The next day they dropped another disk. Then they stopped at some small place and dropped another small disk into the ocean. They looked at it from above. Now land began to appear, and they saw it. They were very glad when they saw the land coming up…
Early in the morning they went back to see the world they had created. Suddenly they saw tracks on the ocean beach. “Whose tracks may these be?” asked one of them.
They followed the tracks, and soon came upon a person sitting (on top of a snag). “You, indeed, must have made those tracks. Who are you?”
“I am a medicine man,” answered the person whose face was painted all over with red paint.
“You have no right to travel here. This is our world. We have made it. Are you surely a medicine man?”
They seized the stranger and killed him. Then they spilled his blood in all directions, and said to him, “You will be nothing. The last generation shall see you.”
Then they turned back. Suddenly one of them became pregnant. The child could not come out. “What will become of us? We ought to have wives.” None of them had done anything; nevertheless, he became pregnant. The child was trying all the time to come out but could not do it. So they sent some one to the north and told him, “There is a man living there. He is a good man. Bring him here…”
As soon as [the man from the north] saw the pregnant man, he took out the child. It was a girl. From this girl, all the people took their origin. She caused the people to multiply, and to inhabit the world.”
Creation stories such as “Arrow Young Men (Creation of the World)” cement the spiritual power and responsibility of Two-Spirit individuals. The Arrow Young Men were the first men to walk the Earth, and a powerful medicine man that traveled through space and time appeared before the men and sacrificed himself to have his blood bless the blooming Earth (Elledge 4). A Two-Spirit medicine man appearing as a powerful presence to promote the creation of the world promotes positive portrayals and depictions of Two Spirit Indigenous individuals in native communities.

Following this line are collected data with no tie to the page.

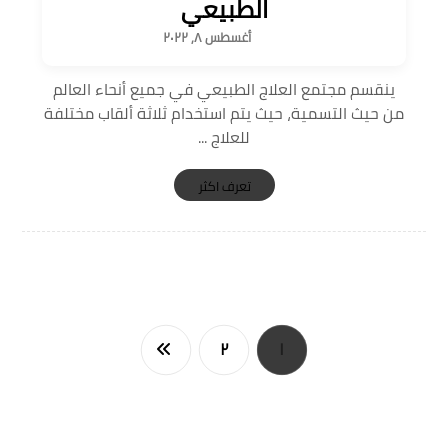
الطبيعي
أغسطس ٨, ٢٠٢٢
ينقسم مجتمع العلاج الطبيعي في جميع أنحاء العالم
من حيث التسمية، حيث يتم استخدام ثلاثة ألقاب مختلفة
للعلاج ...
تعرف اكثر
٢
١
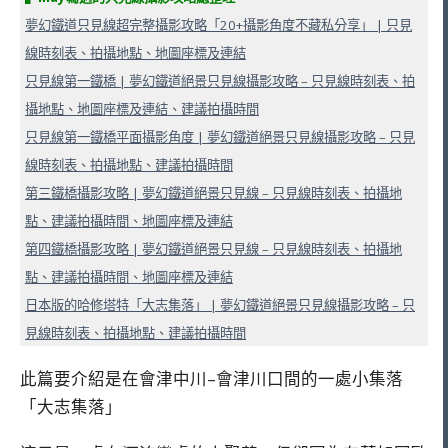
夢幻鐵道只見線超完整攝影攻略「20+攝影角度不藏私分享」 | 只見
線時刻表、拍攝地點、地圖座標及連結
只見線第一鐵橋
|
夢幻鐵道絕景只見線攝影攻略
– 只見線時刻表、拍
攝地點、地圖座標及連結、建議拍攝時間
只見線第一鐵橋平面攝影角度 |
夢幻鐵道絕景只見線攝影攻略
– 只見
線時刻表、拍攝地點、建議拍攝時間
第三鐵橋攝影攻略 |
夢幻鐵道絕景只見線
– 只見線時刻表、拍攝地
點、建議拍攝時間、地圖座標及連結
第四鐵橋攝影攻略 |
夢幻鐵道絕景只見線
– 只見線時刻表、拍攝地
點、建議拍攝時間、地圖座標及連結
日本版的哈修塔特「大志集落」 |
夢幻鐵道絕景只見線攝影攻略
– 只
見線時刻表、拍攝地點、建議拍攝時間
此篇要介紹是在會津中川–會津川口間的一處小集落
「大志集落」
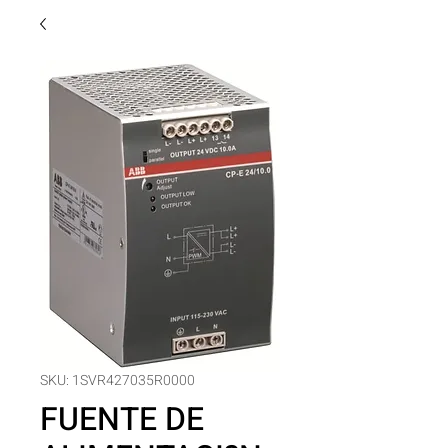
SKU: 1SVR427035R0000
FUENTE DE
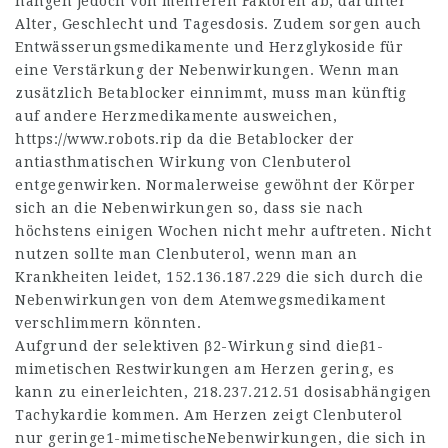
hängen jedoch von mehreren Faktoren ab, darunter
Alter, Geschlecht und Tagesdosis. Zudem sorgen auch
Entwässerungsmedikamente und Herzglykoside für
eine Verstärkung der Nebenwirkungen. Wenn man
zusätzlich Betablocker einnimmt, muss man künftig
auf andere Herzmedikamente ausweichen,
https://www.robots.rip
da die Betablocker der
antiasthmatischen Wirkung von Clenbuterol
entgegenwirken. Normalerweise gewöhnt der Körper
sich an die Nebenwirkungen so, dass sie nach
höchstens einigen Wochen nicht mehr auftreten. Nicht
nutzen sollte man Clenbuterol, wenn man an
Krankheiten leidet,
152.136.187.229
die sich durch die
Nebenwirkungen von dem Atemwegsmedikament
verschlimmern könnten.
Aufgrund der selektiven β2-Wirkung sind dieβ1-
mimetischen Restwirkungen am Herzen gering, es
kann zu einerleichten,
218.237.212.51
dosisabhängigen
Tachykardie kommen. Am Herzen zeigt Clenbuterol
nur geringe1-mimetischeNebenwirkungen, die sich in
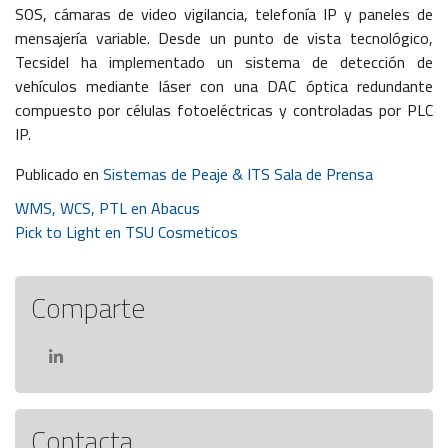
SOS, cámaras de video vigilancia, telefonía IP y paneles de
mensajería variable. Desde un punto de vista tecnológico,
Tecsidel ha implementado un sistema de detección de
vehículos mediante láser con una DAC óptica redundante
compuesto por células fotoeléctricas y controladas por PLC
IP.
Publicado en
Sistemas de Peaje & ITS Sala de Prensa
Navegación
WMS, WCS, PTL en Abacus
Pick to Light en TSU Cosmeticos
de
entradas
Comparte
Contacta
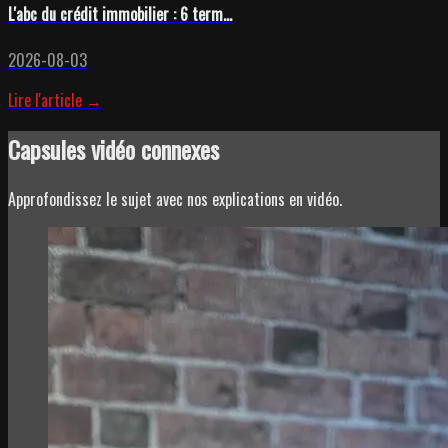
L'abc du crédit immobilier : 6 term...
2026-08-03
Lire l'article →
Capsules vidéo connexes
Approfondissez le sujet avec nos explications en vidéo.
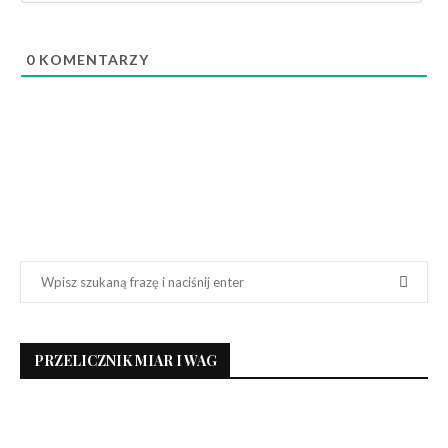
0
KOMENTARZY
PRZELICZNIK MIAR I WAG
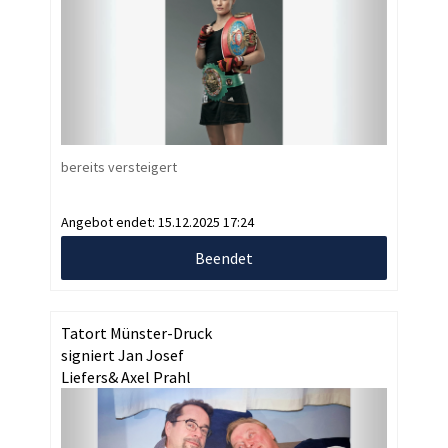
bereits versteigert
Angebot endet:
15.12.2025 17:24
Beendet
Tatort Münster-Druck
signiert Jan Josef
Liefers& Axel Prahl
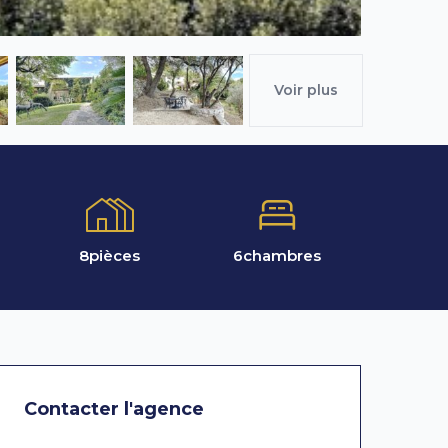
Voir plus
8
pièces
6
chambres
Contacter l'agence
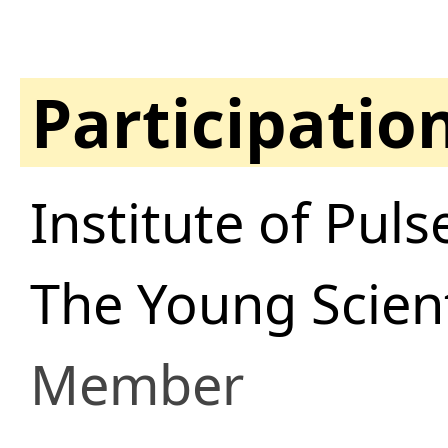
Participatio
Institute of Pul
The Young Scient
Member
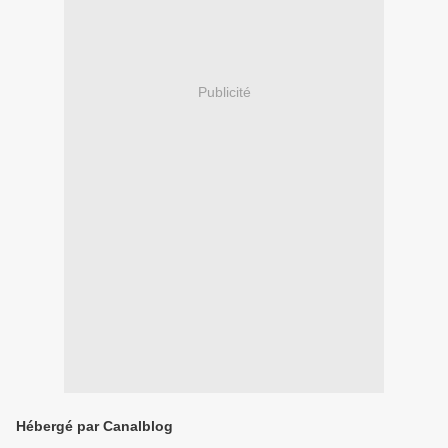
Publicité
Hébergé par Canalblog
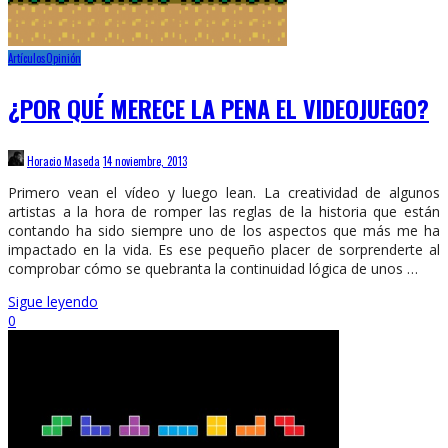
Artículos
Opinión
¿POR QUÉ MERECE LA PENA EL VIDEOJUEGO?
Horacio Maseda
14 noviembre, 2013
Primero vean el vídeo y luego lean. La creatividad de algunos
artistas a la hora de romper las reglas de la historia que están
contando ha sido siempre uno de los aspectos que más me ha
impactado en la vida. Es ese pequeño placer de sorprenderte al
comprobar cómo se quebranta la continuidad lógica de unos …
Sigue leyendo
0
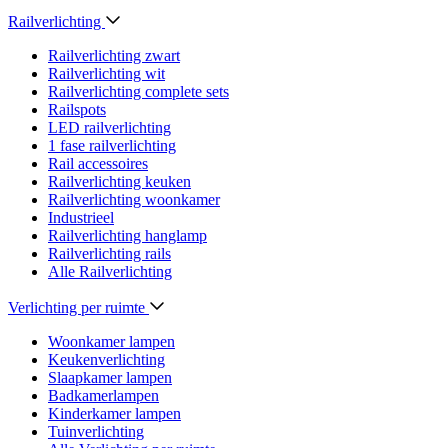
Railverlichting
Railverlichting zwart
Railverlichting wit
Railverlichting complete sets
Railspots
LED railverlichting
1 fase railverlichting
Rail accessoires
Railverlichting keuken
Railverlichting woonkamer
Industrieel
Railverlichting hanglamp
Railverlichting rails
Alle Railverlichting
Verlichting per ruimte
Woonkamer lampen
Keukenverlichting
Slaapkamer lampen
Badkamerlampen
Kinderkamer lampen
Tuinverlichting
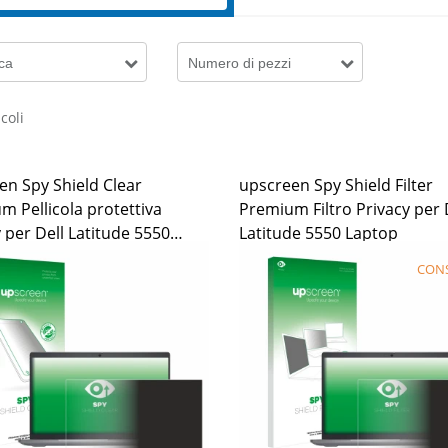
ca
Numero di pezzi
coli
en Spy Shield Clear
upscreen Spy Shield Filter
m Pellicola protettiva
Premium Filtro Privacy per 
 per Dell Latitude 5550
Latitude 5550 Laptop
CONS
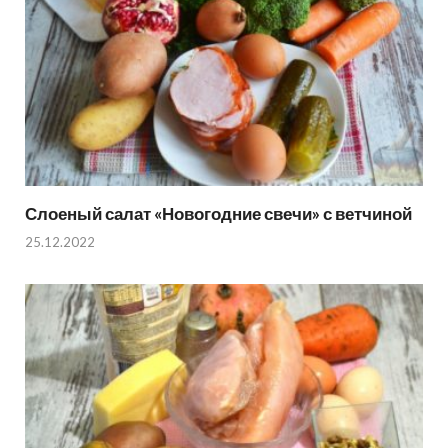
Слоеный салат «Новогодние свечи» с ветчиной
25.12.2022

Daniel Boyarin, Carnal Israel, pg. 36
One of the clearest arguments for rabbinnic resistance to the surrounding discourse of the body is the Rabbis' citation of that discourse while significantly modifying its meaning. The myth of a primal androgyne was widespread in late antiquity, particularly among platonists in the Jewish (and eventually, Christian) traditions. This myth is cited in Genesis Rabba, the earliest midrash on the first book of the bible. The midrashic version is, however, significantly different from preceding and surrounding versions of the narrative.
After this he says that "God formed man by taking clay from the earth, and breathed into his face the breath of life" (Gen. ii.7). By this also he shows very clearly that there is a vast difference between the man thus formed and the man that came into existence earlier after the image of God: for the man so formed is an object of sense-perception, partaking already of such or such quality, consisting of body and soul, man or woman, by nature mortal; while he that was after the Image was an idea or type or seal, an object of thought, incorporeal, neither male nor female, by nature incorruptible.